MOBILE-ORIENTED CYBER-PHYSICAL SYSTEM FOR FOOD ALLERGEN DETECTION BASED ON MACHINE LEARNING AND IMAGE ANALYSIS

Abstract

The prevalence of food allergies necessitates the development of effective methods for the timely detection of allergenic components in food products to prevent dangerous medical reactions. In this work, a mobile-oriented cyber-physical system is proposed, leveraging state-of-the-art machine learning techniques and image analysis for the automated detection of food allergens. The developed system integrates the capabilities of mobile devices equipped with high-quality cameras and efficient computational resources, enabling accurate processing and classification of food product images either locally or via cloud-based inference.

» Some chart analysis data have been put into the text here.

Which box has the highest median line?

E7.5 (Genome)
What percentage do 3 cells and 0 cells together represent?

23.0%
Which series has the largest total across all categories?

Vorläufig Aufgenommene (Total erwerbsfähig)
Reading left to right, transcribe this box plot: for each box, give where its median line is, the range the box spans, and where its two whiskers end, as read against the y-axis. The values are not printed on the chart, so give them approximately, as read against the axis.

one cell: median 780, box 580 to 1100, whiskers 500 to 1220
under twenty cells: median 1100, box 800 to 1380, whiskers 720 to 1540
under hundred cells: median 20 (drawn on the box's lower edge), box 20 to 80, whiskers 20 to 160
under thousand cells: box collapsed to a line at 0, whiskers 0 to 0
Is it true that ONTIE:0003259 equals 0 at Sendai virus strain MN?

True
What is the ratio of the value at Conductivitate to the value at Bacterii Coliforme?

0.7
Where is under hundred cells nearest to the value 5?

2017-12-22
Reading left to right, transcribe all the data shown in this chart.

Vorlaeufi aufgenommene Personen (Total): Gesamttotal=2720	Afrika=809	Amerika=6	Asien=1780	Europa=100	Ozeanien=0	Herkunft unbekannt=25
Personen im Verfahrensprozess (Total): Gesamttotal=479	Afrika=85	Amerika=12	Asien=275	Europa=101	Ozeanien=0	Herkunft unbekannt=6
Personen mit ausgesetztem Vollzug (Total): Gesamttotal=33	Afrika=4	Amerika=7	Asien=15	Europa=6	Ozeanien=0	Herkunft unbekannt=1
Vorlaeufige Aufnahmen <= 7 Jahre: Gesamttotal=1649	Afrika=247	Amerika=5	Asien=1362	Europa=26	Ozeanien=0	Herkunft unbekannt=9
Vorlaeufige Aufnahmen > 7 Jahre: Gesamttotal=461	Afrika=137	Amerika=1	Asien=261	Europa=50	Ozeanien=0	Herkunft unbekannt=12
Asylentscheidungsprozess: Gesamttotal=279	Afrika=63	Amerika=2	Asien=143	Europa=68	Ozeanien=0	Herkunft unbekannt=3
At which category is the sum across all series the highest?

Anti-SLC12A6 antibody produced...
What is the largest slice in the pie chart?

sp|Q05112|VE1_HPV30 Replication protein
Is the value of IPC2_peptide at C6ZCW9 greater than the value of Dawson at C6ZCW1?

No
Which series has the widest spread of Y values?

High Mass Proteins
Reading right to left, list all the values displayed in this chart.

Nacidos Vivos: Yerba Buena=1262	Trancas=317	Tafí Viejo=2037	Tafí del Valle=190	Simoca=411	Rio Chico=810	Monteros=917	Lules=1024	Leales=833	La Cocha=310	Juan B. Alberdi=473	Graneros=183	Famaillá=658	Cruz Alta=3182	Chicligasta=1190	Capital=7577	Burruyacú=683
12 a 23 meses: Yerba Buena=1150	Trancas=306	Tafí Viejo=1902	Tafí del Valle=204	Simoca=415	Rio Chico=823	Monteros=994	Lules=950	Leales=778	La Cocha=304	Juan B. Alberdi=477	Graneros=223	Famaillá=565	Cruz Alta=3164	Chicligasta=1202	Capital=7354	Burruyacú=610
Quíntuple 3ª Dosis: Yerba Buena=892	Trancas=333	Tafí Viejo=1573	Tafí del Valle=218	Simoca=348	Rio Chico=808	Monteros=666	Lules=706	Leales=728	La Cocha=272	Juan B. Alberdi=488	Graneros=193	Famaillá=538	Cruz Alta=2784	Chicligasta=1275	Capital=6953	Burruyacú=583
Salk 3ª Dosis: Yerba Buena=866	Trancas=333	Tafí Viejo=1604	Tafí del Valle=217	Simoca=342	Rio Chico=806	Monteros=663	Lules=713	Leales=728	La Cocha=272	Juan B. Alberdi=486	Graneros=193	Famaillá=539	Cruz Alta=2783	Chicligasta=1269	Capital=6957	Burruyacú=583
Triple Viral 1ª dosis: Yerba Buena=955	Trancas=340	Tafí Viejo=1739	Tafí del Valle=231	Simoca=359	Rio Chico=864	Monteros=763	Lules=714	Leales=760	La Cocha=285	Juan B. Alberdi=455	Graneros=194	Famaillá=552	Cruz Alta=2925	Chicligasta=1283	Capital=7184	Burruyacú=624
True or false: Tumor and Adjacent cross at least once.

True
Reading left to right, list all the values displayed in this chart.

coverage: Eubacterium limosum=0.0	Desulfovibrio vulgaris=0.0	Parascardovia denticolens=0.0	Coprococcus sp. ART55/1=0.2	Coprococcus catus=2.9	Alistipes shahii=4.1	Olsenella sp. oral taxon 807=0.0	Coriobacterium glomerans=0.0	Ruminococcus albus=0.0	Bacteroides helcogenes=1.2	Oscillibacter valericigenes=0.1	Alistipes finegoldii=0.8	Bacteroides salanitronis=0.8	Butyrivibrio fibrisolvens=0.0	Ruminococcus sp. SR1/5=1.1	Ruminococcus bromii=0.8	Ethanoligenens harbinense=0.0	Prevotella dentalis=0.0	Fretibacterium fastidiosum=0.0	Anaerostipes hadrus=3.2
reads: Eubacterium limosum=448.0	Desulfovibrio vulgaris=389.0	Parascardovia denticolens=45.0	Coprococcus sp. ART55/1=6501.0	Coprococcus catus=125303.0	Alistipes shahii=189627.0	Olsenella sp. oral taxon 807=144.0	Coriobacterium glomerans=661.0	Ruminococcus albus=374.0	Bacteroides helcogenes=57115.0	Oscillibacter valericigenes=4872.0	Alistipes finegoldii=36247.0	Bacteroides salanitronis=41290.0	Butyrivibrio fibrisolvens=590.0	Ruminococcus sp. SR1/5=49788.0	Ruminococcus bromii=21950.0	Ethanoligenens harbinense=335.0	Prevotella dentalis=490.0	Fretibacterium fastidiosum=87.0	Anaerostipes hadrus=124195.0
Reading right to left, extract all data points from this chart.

This approach ensures flexibility in deployment while maintaining high detection accuracy across diverse environments.

This study examines both the theoretical and practical aspects of applying deep neural networks to object recognition tasks. Particular emphasis is placed on the EfficientDet model, which, due to its optimal balance between detection accuracy and computational cost, represents a promising solution for mobile applications. To enhance recognition performance, image pre-processing methods—including normalization, scaling, and data augmentation—are employed to increase the model’s resilience to variations in imaging conditions.

The methodology for data collection and image annotation is described in detail, including the pre-processing procedures that ensure improved model robustness under diverse external conditions. Experimental investigations conducted on a large annotated dataset demonstrate the high accuracy and effectiveness of the system in detecting the presence of food allergens, thereby enabling the prompt identification of potentially hazardous components.

The results of the work highlight the practical applicability of the proposed system in mobile applications for monitoring food quality and preventing allergic reactions. The conclusions outline prospects for further research, focusing on expanding the platform’s functional capabilities through the integration of additional sensor technologies and the refinement of data processing algorithms.